Any specific volume of air will only contain a limited and fixed percentage of oxygen gas molecules. I predict that the larger the beaker, the larger the volume of gas inside the beaker. Therefore, the more oxygen molecules in the beaker, which then means the longer the candle will be lit for, because the reaction will stop when the oxygen level drops too low. As combustion requires oxygen, it follows that the larger the beaker, the more oxygen will be available for the reaction, and the longer the reaction will last for. The oxygen is removed from the air during the reaction.
The increase in volume of atmospheric gas will make more oxygen available for the reaction.

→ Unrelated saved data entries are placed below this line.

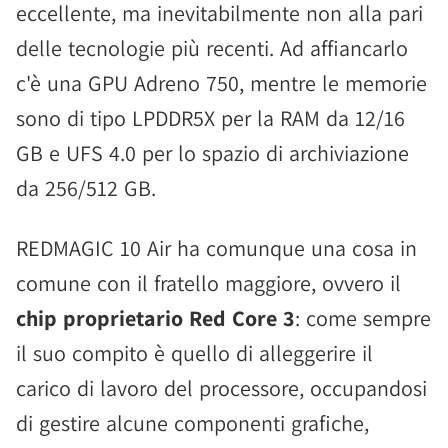
eccellente, ma inevitabilmente non alla pari
delle tecnologie più recenti. Ad affiancarlo
c'è una GPU Adreno 750, mentre le memorie
sono di tipo LPDDR5X per la RAM da 12/16
GB e UFS 4.0 per lo spazio di archiviazione
da 256/512 GB.
REDMAGIC 10 Air ha comunque una cosa in
comune con il fratello maggiore, ovvero il
chip proprietario Red Core 3
: come sempre
il suo compito è quello di alleggerire il
carico di lavoro del processore, occupandosi
di gestire alcune componenti grafiche,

The more oxygen that is available, the more that combustion can use. A fire needs three things to keep it going; fuel, oxygen and heat. Without these, a fire will go out. The flame of a candle needs the oxygen inside of the beaker to carry on burning. The more oxygen there is, the more the candle can use. The larger the beaker, the more oxygen that it contains. So, the larger the beaker, the longer the candle will burn for. Plan First of all we set up our apparatus.
Equipment Five different sized beakers 105cm cubed 282cm cubed 500cm cubed 600cm cubed 1100 cm cubed One Gas Jar with an unknown volume Six candles of exactly the same size Stop Watch Plasticene Measuring cylinder Safety mat Diagram of apparatus Method Firstly, I must clear away all un-needed equipment so we can make as much use of all available space as possible. In pairs, we must remember to block up all of the gaps in the beakers, with plasticene. We will find the actual air space of each beaker, by filling them by water and by using a measuring cylinder, measure how many ml of water each beaker can contain.
Then we will record our result into a Results table. The factors that I will change are the size of the glass beakers ONLY. Everything else will be kept the same. We are aiming to measure how long the candle burns for. To make my experiment safe, we will be wearing goggles throughout the whole experiment, and we will make as less mess as possible. We will also keep all bags/coats etc under the desk, and we will stand throughout the whole experiment. To make our experiment a fair test, the candles that we use, will be of the same wax, size and colour.